The final document produced by this algorithm could, therefore, potentially have detailed information about:

1. The Chief Complaint

2. The History of the Present Illness

3. Medications (discussed in the session and extrapolated from electronic medical records)

4. Mental Status Examination

5. Diagnoses (extrapolated from electronic medical records)

6. Treatment plan

Then, after the patient encounter, the physician could simply fill in the gaps or modify, as needed, the records created by the note-generating algorithm to finalize an accurate encounter/progress note.

So, what effect would this have on the practice of psychiatry and clinical psychology?

My hunch is that it would significantly free up clinicians’ time so that they could focus more on clinical care and less on documentation. This might result in improved care coordination with other providers (i.e. calls to therapists, primary care physicians) or increased time spent performing research into treatment planning (i.e. reading recent research pertaining to a clinical question or situation).

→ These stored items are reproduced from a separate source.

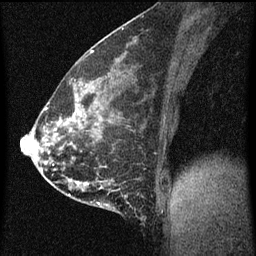
Breast MRI (dynamic contrast-enhanced), one sagittal slice. Position 25 of 60 along the scan axis. Dynamic contrast-enhanced series, image 2 of 3 at this slice position (ordered by acquisition). 1.5 T. TE 4.2 ms, TR 8 ms. 2 mm slice thickness. 256 × 256 image matrix, field of view 180 × 180 mm. Patient: female, 35 years.
Outlined on this slice (semi-automatic segmentation, software-assisted and operator-edited):
- analysis volume of interest (the breast-tissue region the enhancement analysis was run in; not a lesion): bounding box <110,180,145,217> (left, top, right, bottom; pixels)
- tumour enhancement mask (voxels above the 70 % enhancement threshold inside the analysis volume of interest): <110,184,120,191>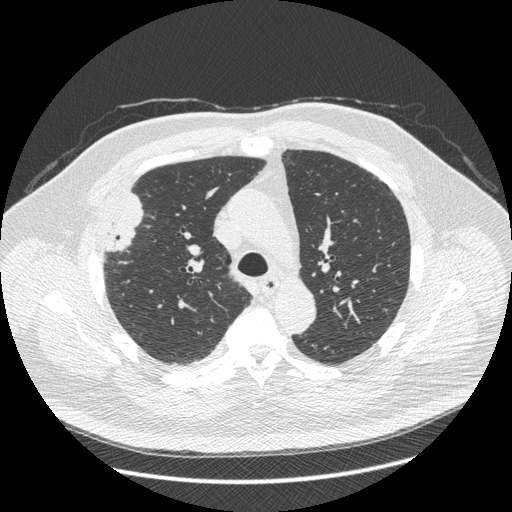
Low-dose screening chest CT, one axial slice. Slice 297 of 426 in the series (ordered by position). Lung window (W 1500 / L -600 HU). 1.25 mm slice thickness. 512 × 512 image matrix.
Structures marked on this image (outlined manually by an expert reader):
- lesion 1 (tumor, upper lobe of right lung): bounding box (x1, y1, x2, y2) in pixels: (105, 193, 143, 252)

At this time, the main impediments to creating such an application appear to be:

1. Generating a large enough volume of accurate transcripts of patient-physician encounters

2. Training a computer to analyze thousands of such transcripts to understand how a final clinical document is generated from its corresponding transcript

I’m confident, however, that it’s just a matter of time — and likely not too far off into the future — before this technology is ready to get up and running.

So, could somebody please start to make this? Please?